My blood ran cold. “Okay, Mom,” I soothed. “I’ll let you go and get ready.”

As I hung up, a word that a friend had mentioned to me twenty years earlier suddenly came to me: aphasia. The strange jumbling of speech. A possible symptom of stroke.

My heart hammered.

I immediately drove to my mother’s house where I found her padding around the kitchen in her bathrobe trying to lay out her morning pills. Not wanting to alarm her, I casually asked a few simple questions. Once again, she seemed to have difficulty responding.

“I don’t understand you, Wendy,” she said irritably. “I don’t have my pants on yet.”

When she repeated her peculiar pants statement a minute later, this time pointing to her head, I suddenly grasped what she was trying to tell me. Her hearing aids were not in yet!

Turning, I hurried to my mother’s bedroom, shut the door, and dialed her doctor. Then I called Chuck and asked him to call 911 for an ambulance. Sick with fear, I ran back to my mother, who by this time had given up on her pills.

“I don’t feel right,” she whispered, trembling. “I felt funny early this morning, too, so I went back to bed.”

Afraid that Mom’s already-high blood pressure might spike dangerously, I guided her back to her bedroom and calmly explained that we needed to go to the hospital and get her checked out. Chuck and I never made it to our breakfast that morning, but my mother did make it safely to the hospital, where tragedy was averted.

Later that day, sitting quietly beside her bed, I relived those terrifying first moments. Certain the morning’s events were anything but random or coincidental, I was overcome with gratitude and humbled by God’s great mercy. Had my friend, twenty years earlier, not described her own mom’s experience with aphasia in such detail, I might not have recognized my mother’s danger signs as quickly. Had I invited Mom to breakfast earlier in the week, only to have her decline, I would never have placed that last-minute call. And had Ann not unknowingly tugged at my conscience by calling to reiterate her hope that Marjorie would join us, I would have blithely gone about my morning and never visited Mom until later that day — or the next day, even! By then, who knows what kind of damage her brain might have sustained?

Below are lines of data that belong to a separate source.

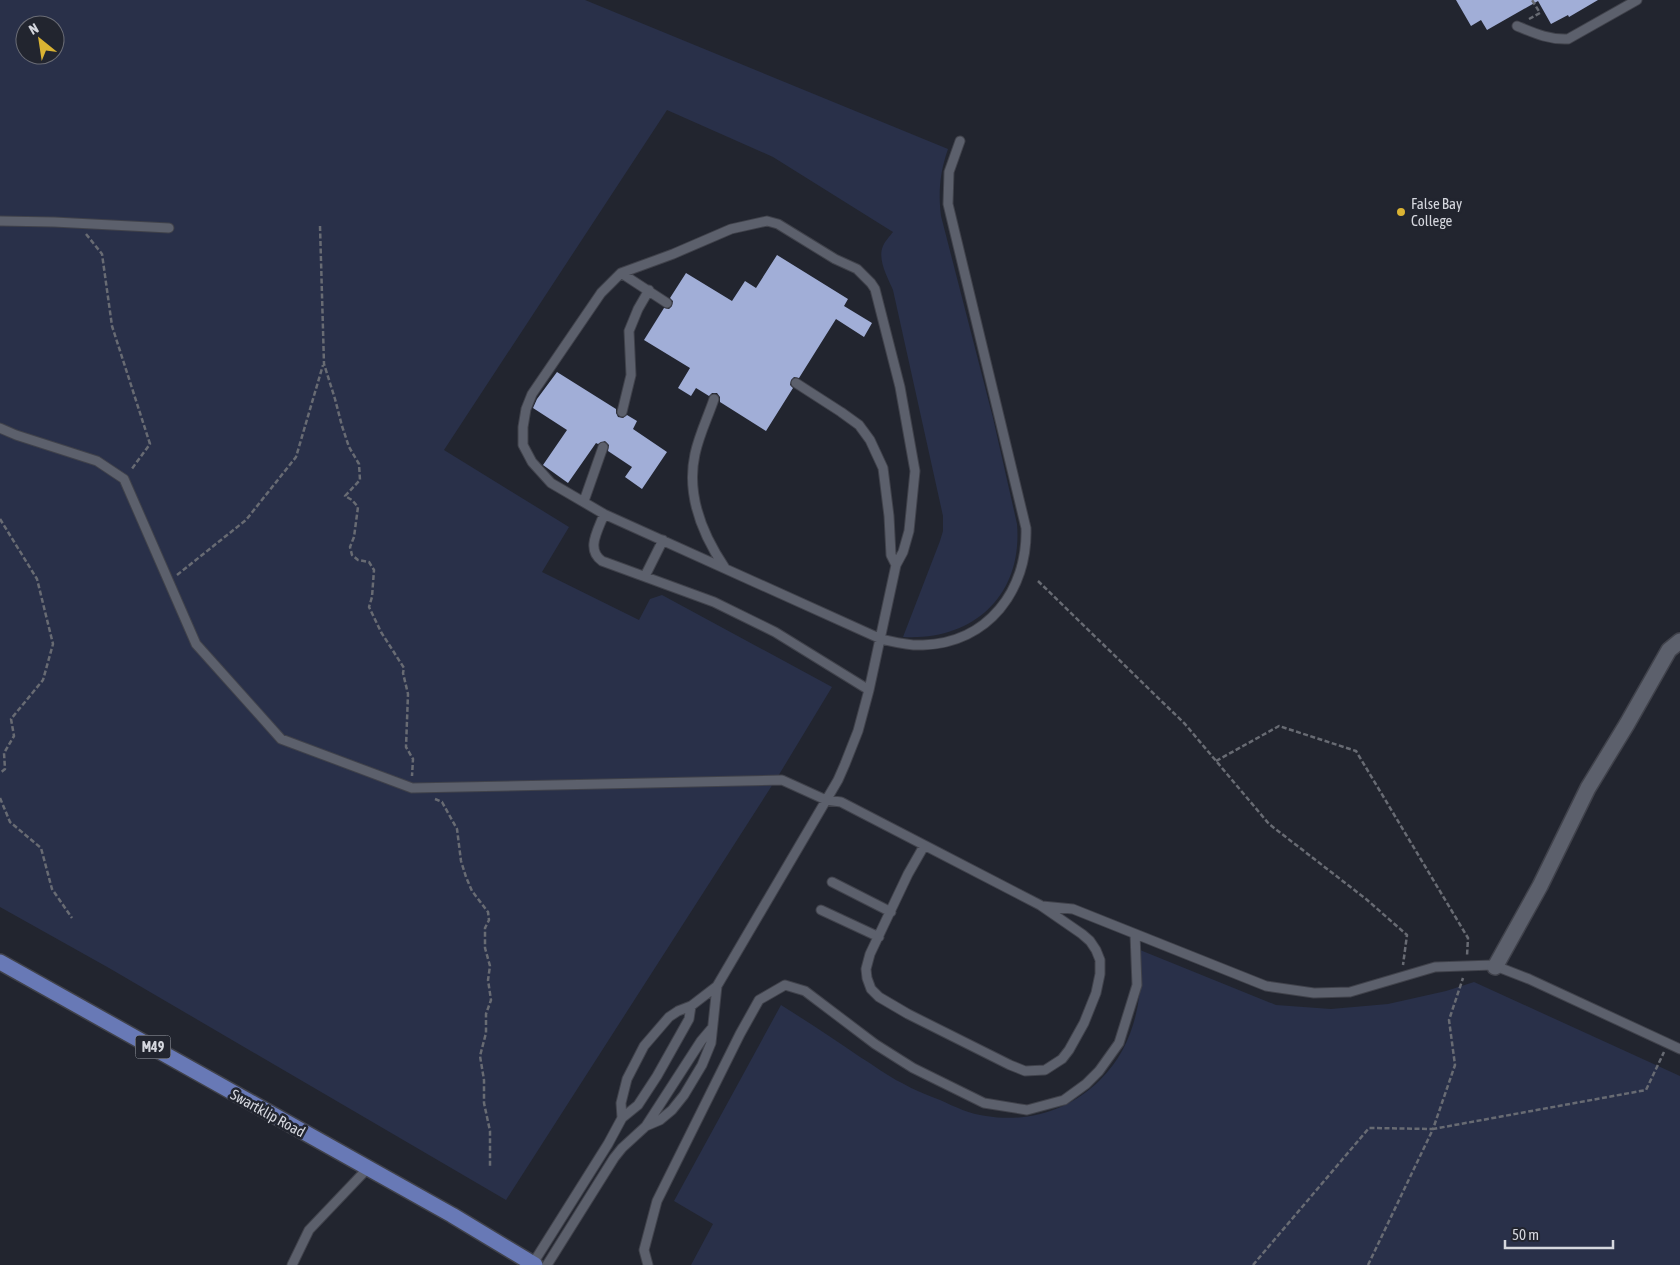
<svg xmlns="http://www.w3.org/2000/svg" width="1680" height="1265" viewBox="0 0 1680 1265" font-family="'Asap Condensed',sans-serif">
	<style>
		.grass { fill: #293049; fill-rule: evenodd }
		.building { fill: #a1aed7 }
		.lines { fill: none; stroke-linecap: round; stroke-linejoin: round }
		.lane-casing { stroke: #40424b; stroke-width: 11 }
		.street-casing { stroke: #40424b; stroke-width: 18 }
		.primary-casing { stroke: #40424b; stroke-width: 18 }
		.path { stroke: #686b73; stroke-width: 2.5; stroke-dasharray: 5 2.5; stroke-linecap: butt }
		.lane { stroke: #5c606c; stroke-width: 9 }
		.street { stroke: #5c606c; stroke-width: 15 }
		.primary { stroke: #6879b6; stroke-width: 15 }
		.poi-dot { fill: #dab333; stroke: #22252f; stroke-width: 2 }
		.labels { text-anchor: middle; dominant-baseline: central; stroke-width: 5; stroke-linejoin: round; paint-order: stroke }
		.shield { fill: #22252f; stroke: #9fa2aa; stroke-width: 1 }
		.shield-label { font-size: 14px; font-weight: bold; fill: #d5d7de }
		.poi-label { font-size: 15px; fill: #d5d7de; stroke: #22252f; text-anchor: start }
		.street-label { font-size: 15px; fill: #d5d7de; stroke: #22252f }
	</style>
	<rect width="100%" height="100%" fill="#22252f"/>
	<!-- grass -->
	<path class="grass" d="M 0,0 L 585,0 L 948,149 C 940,172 938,192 941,216 L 993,418 L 1017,524 C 1023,596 973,641 903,637 L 940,541 L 943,531 L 943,516 L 893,290 C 888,278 877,259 883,246 C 885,241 890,236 893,232 L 773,157 L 667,110 L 444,450 L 569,527 L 542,572 L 639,620 L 650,599 L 662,595 L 832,687 L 780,773 L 506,1200 L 109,968 L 0,907 ZM 25,25 L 55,25 L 55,55 L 25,55 Z
		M 1140,950 L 1276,1005 L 1331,1009 L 1388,1004 L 1446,991 L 1474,982 L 1680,1076 L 1680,1265 L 691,1265 L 713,1224 L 674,1201 L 781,1005 C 808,1022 834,1039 860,1057 C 874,1065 887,1076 902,1083 C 914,1090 927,1095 940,1100 C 955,1107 970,1114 986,1116 C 1028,1123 1070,1110 1100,1080 C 1135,1046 1144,996 1140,950 Z"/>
	<!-- building -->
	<path class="building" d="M 1456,0 L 1598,0 L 1569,17 L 1568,15 L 1551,24 L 1538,1 L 1487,30 L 1481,20 L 1471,26 Z
		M 777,255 L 848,299 L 844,306 L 872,323 L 864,337 L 836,319 L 799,378 L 794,377 L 791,380 L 790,385 L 793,388 L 766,431 L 720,402 L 720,397 L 717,393 L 712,393 L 709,396 L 696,388 L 691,396 L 678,388 L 690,368 L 644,340 L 664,308 L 669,309 L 672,306 L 673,301 L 670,298 L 686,273 L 732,301 L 745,281 L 756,288 Z
		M 557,372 L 616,409 L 616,413 L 618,417 L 623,418 L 627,415 L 637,421 L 633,429 L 667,452 L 642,489 L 625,477 L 632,467 L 608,451 L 609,445 L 605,441 L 598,444 L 596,443 L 568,483 L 543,465 L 567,430 L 533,408 L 537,399 Z"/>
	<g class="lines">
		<!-- lane casing -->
		<g class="lane-casing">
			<path id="lane" d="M 1517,26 C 1534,33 1549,40 1568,39 L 1637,0
				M 0,221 L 54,222 L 169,228
				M 621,273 L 667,303
				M 796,383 L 841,412 L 859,425 L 870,440 L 883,468 L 889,516 L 891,555 L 896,565
				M 714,399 C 708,417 699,435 695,454 C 686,495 702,534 725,568
				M 622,412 L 631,375 L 629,331 L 638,309 L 649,290
				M 0,428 L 16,435 L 97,461 L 124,479 L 196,644 L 281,739 L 412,788 L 782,780 L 826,800 L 841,802 L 1040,905 L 1082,934 L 1090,941 L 1096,950 L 1100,960 L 1100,974 L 1096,993 L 1084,1023 L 1069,1050 L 1062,1059 L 1045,1070 L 1025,1071 L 1010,1065 L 908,1014 L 879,997 L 871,989 L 867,978 L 866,969 L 870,954 L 908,874 L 924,846
				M 584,501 L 603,447
				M 604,514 C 599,529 585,549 602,561 L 714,602 L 775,632 L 869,690
				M 645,576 L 663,540
				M 832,882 L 891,912
				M 1042,906 L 1073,909 L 1266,986 L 1314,993 L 1350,992 L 1435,967 L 1493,965 L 1529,979 L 1680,1049
				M 821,910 L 879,937
				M 622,1118 L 621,1103 L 627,1079 L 644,1046 L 669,1017 L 678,1011 L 691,1006 L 717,986 L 838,780 L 845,764 L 858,731 L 869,690 L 896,565 L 903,552 L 909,531 L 915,471 L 900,387 L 875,289 L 871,283 L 857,269 L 835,259 L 778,224 L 767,221 L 731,229 L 673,254 L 621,273 L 601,293 L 532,394 L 526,409 L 523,427 L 523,445 L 532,462 L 551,483 L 604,514 L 881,639 C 895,642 909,646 923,645 C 988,643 1028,590 1026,528 L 948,204 L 949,172 L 960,141
				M 646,1126 L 660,1120 L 672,1110 L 684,1095 L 702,1065 L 711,1043 L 717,986
				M 292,1265 L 309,1230 L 368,1168
				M 532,1265 L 608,1144 L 622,1118 L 638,1105 L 657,1076 L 689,1019 L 691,1006
				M 547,1265 L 614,1158 L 622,1148 L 646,1126 L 701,1041 L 712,1028
				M 648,1265 L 644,1250 L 657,1201 L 740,1034 L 759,1000 L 785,985 L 805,991 L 875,1044 L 913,1068 L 984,1103 L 1027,1110 L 1064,1100 L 1086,1084 L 1099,1071 L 1119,1043 L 1137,985 L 1135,934"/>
		</g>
		<!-- street casing -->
		<g class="street-casing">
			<path id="street" d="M 1495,967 L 1540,886 L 1588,788 L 1627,724 L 1669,650 L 1680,641"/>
		</g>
		<!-- primary casing -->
		<g class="primary-casing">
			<path id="primary" d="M 0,962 L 452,1215 L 535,1265"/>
		</g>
		<!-- path -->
		<path class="path" d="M 1529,19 L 1540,13 L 1532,0
			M 320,226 L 324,364 L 335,399 L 342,426 L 349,447 L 359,464 L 360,480 L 345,496 L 352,500 L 358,507 L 354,537 L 350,547 L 352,555 L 358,560 L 369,562 L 374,570 L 372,597 L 369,607 L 381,632 L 404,668 L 403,673 L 408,694 L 406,747 L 413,759 L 412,776
			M 86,234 L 102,254 L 112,326 L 150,444 L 131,470
			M 0,519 L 37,579 L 53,644 L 43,680 L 11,719 L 14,736 L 4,753 L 5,769 L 0,773
			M 177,575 L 246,520 L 296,457 L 323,365
			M 1038,581 L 1185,724 L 1269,824 L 1366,899 L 1407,935 L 1403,965
			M 1216,761 L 1279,726 L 1356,751 L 1468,938 L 1467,956
			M 0,798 L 10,822 L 41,848 L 52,889 L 72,918
			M 435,799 L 442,802 L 457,829 L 461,861 L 466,877 L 472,891 L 488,912 L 489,920 L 485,928 L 485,948 L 490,966 L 488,980 L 491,1000 L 486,1014 L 486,1033 L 480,1056 L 484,1080 L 484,1103 L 490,1131 L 490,1167
			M 1253,1265 L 1369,1128 L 1433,1129 L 1455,1065 L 1449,1020 L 1463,978
			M 1368,1265 L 1433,1129 L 1646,1090 L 1664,1052"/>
		<!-- lane -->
		<use href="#lane" class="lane"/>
		<!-- street -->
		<use href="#street" class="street"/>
		<!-- primary -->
		<use href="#primary" class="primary"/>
	</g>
	<!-- markers -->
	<circle class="poi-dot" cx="1401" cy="212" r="5"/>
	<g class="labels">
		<!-- shield labels -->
		<rect class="shield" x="135.5" y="1035.5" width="35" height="23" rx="4"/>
		<g class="shield-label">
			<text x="153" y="1047">M49</text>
		</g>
		<!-- poi labels -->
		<g class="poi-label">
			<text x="1411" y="203">False Bay<tspan x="1411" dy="17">College</tspan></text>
		</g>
		<!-- street labels -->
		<g class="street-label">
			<text transform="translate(268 1113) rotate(29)">Swartklip Road</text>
		</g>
	</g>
	<!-- north arrow -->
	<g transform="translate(40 40) rotate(330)"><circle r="24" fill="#22252f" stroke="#6a6c75"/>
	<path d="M0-4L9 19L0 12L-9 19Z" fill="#dab333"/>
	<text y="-8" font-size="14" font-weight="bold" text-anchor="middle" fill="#d5d7de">N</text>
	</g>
	<!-- scale -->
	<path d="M1505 1240v8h108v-8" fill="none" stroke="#d5d7de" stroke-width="2.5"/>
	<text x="1512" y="1240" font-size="15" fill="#d5d7de" stroke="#22252f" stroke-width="4" paint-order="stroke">50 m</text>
</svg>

I believe God was watching over all of us that day. His divine timing ensured that I heard and interpreted Mom’s bizarre “16 17” reply as an urgent cry for help. Eight months later, my mother still struggles at times to express herself accurately. But considering what could have happened that fateful Friday the 13th, she is without question one very lucky lady. And I am, without question, one very lucky daughter to still have my mom in my life.